R.I.P., John Hughes

Just happened across the news that John Hughes has died of a heart attack at age 59.

I never saw most of the later movies he wrote, or even most of the later movies he directed.

But I liked most of the ones I did see, as a teenager, despite my initial scorn of the mainstreamness of teenage sex comedies. I vaguely recall that The Breakfast Club was the first movie that both my brother and I liked, though I may be misremembering.

That and Ferris Bueller are, of course, the ones everyone loved, and I liked them both well enough. But the one that I've always had a soft spot for was Some Kind of Wonderful. IIrc, it didn't hold up well to adult viewing, but (again iIrc) I liked it quite a lot when I first saw it. And the leads sure were attractive.

And I think in addition to making popular movies, Hughes was also influential.
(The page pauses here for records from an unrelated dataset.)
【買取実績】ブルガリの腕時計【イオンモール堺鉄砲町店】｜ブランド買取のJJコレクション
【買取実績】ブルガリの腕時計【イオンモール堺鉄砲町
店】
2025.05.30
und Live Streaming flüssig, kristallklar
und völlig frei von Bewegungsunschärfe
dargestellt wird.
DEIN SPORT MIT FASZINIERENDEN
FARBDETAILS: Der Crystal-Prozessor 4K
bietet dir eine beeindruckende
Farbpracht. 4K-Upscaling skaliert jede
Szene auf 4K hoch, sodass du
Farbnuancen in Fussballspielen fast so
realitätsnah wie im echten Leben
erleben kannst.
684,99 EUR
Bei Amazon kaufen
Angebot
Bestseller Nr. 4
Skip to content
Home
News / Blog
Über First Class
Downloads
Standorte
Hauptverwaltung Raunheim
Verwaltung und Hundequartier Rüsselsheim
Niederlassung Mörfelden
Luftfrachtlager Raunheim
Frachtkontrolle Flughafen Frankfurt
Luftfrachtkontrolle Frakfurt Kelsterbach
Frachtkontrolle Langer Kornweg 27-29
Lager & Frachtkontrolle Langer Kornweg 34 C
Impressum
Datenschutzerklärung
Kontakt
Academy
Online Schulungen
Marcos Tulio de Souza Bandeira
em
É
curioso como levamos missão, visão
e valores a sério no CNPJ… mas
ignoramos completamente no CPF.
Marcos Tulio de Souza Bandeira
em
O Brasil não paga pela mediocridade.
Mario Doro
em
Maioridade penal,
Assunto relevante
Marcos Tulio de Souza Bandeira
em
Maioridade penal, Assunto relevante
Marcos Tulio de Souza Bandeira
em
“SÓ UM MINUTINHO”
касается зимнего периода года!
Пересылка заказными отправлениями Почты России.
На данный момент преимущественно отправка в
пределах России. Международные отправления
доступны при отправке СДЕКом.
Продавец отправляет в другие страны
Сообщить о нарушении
I have a theory, though I have no evidence at all of this, that some of the people who made movies like Ten Things I Hate About You grew up watching Hughes movies. (My theory runs aground a bit on the fact that the director of that movie and the director/writer of Clueless were both born in 1954. But one of the writers of Ten Things was born in 1970, anyway.)
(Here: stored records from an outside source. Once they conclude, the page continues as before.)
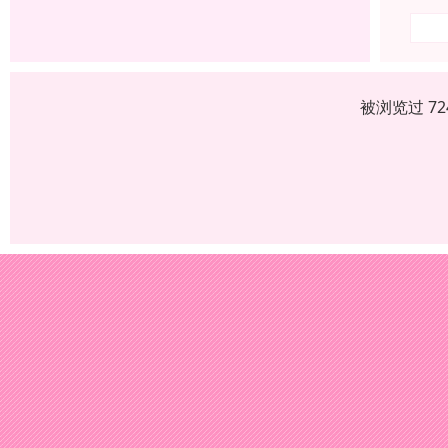
被浏览过 7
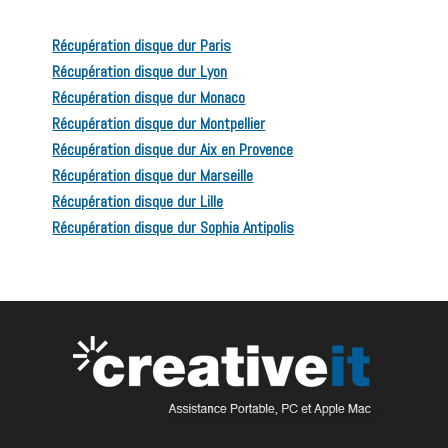
Récupération disque dur Paris
Récupération disque dur Lyon
Récupération disque dur Monaco
Récupération disque dur Montpellier
Récupération disque dur Aix en Provence
Récupération disque dur Marseille
Récupération disque dur Lille
Récupération disque dur Sophia Antipolis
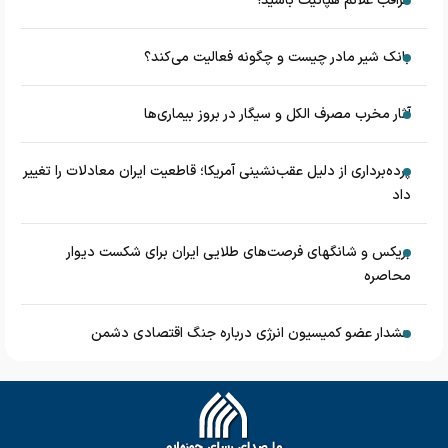
مراقب علائم هپاتیت باشید!
بانک شیر مادر چیست و چگونه فعالیت می‌کند؟
آثار مخرب مصرف الکل و سیگار در بروز بیماری‌ها
پرده‌برداری از دلیل عقب‌نشینی آمریکا؛ قاطعیت ایران معادلات را تغییر
داد
بریکس و شانگهای فرصت‌های طلایی ایران برای شکست دیوار
محاصره
هشدار عضو کمیسیون انرژی درباره جنگ اقتصادی دشمن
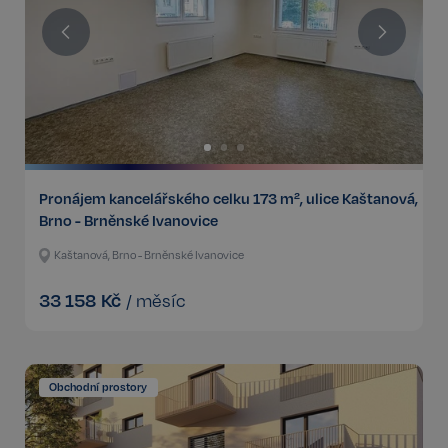
Pronájem kancelářského celku 173 m², ulice Kaštanová,
Brno - Brněnské Ivanovice
Kaštanová, Brno - Brněnské Ivanovice
33 158
Kč
/
měsíc
Obchodní prostory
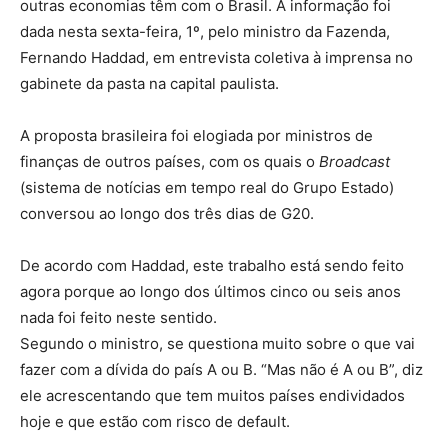
outras economias têm com o Brasil. A informação foi
dada nesta sexta-feira, 1º, pelo ministro da Fazenda,
Fernando Haddad, em entrevista coletiva à imprensa no
gabinete da pasta na capital paulista.
A proposta brasileira foi elogiada por ministros de
finanças de outros países, com os quais o
Broadcast
(sistema de notícias em tempo real do Grupo Estado)
conversou ao longo dos três dias de G20.
De acordo com Haddad, este trabalho está sendo feito
agora porque ao longo dos últimos cinco ou seis anos
nada foi feito neste sentido.
Segundo o ministro, se questiona muito sobre o que vai
fazer com a dívida do país A ou B. “Mas não é A ou B”, diz
ele acrescentando que tem muitos países endividados
hoje e que estão com risco de default.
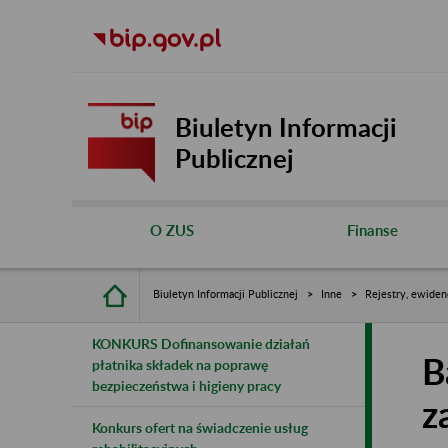
Biuletyn Informacji
Publicznej
O ZUS
Finanse
Biuletyn Informacji Publicznej
Inne
Rejestry, ewiden
KONKURS Dofinansowanie działań
B
płatnika składek na poprawę
bezpieczeństwa i higieny pracy
z
Konkurs ofert na świadczenie usług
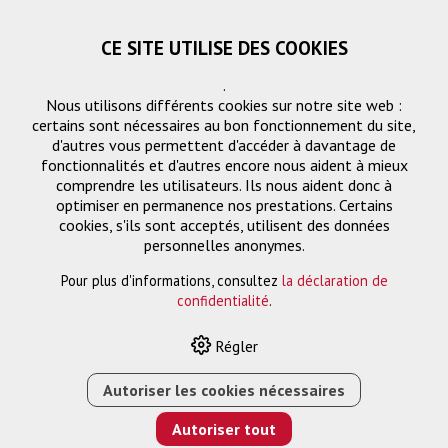
CE SITE UTILISE DES COOKIES
.
Nous utilisons différents cookies sur notre site web :
certains sont nécessaires au bon fonctionnement du site,
d'autres vous permettent d'accéder à davantage de
fonctionnalités et d'autres encore nous aident à mieux
comprendre les utilisateurs. Ils nous aident donc à
optimiser en permanence nos prestations. Certains
cookies, s'ils sont acceptés, utilisent des données
PG1
personnelles anonymes.
Pour plus d'informations, consultez
la déclaration de
confidentialité
.
HOME
›
E-SHOP
›
GESTION DES SIGNAUX
›
Régler
TRANSMETTEUR MURAL HDMI HDBASET À ENCASTRER,
FORMAT US (4K)
Autoriser les cookies nécessaires
Autoriser tout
Anyway. I'm sorry to see him go.

3 Responses to “R.I.P., John Hughes”

  1. Colin

    Amy Heckerling who wrote and directed Clueless (which is a modern day retelling of Emma) actually came to the teen film genre at the same time John Hughes did: Her first big hit was Fast Times at Ridgemont High, which was based of the non-fiction book by Cameron Crowe (he went back to high school in his 20’s at the urging of his Rolling Stone editors.)

  2. Jed

    Good point. In fact, I even saw that in her credits when I looked her up last night, but I was too groggy to come to a coherent conclusion about it. Thanks for pointing it out!
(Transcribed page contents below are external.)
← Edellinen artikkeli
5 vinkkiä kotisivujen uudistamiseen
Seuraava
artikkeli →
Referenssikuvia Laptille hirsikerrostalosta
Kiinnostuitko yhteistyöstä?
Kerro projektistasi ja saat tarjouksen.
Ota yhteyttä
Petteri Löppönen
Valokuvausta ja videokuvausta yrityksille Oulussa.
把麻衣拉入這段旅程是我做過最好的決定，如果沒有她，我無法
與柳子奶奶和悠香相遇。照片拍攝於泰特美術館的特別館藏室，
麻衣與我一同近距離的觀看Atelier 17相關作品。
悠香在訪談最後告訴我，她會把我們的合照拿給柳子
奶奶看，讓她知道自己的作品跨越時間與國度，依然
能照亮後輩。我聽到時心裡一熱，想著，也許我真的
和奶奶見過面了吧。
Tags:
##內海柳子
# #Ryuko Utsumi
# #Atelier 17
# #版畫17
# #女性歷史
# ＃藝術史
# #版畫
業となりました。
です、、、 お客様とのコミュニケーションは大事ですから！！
    I still have a feeling that there is a post-John Hughes generation (or two) of teen comedy directors and writers, but I’m no longer sure. Someone on Facebook pointed out that Kevin Smith has cited Hughes as an influence, but he doesn’t make quite the same kind of high-school-focused movie.

    Mostly-unrelated PS: Karen M points to an excellent piece by a woman who corresponded with Hughes all through her teen years, after seeing The Breakfast Club. Well worth reading.

  3. Shmuel

    For what it’s worth, Harold and Kumar Go to White Castle was definitely Hughes-inspired.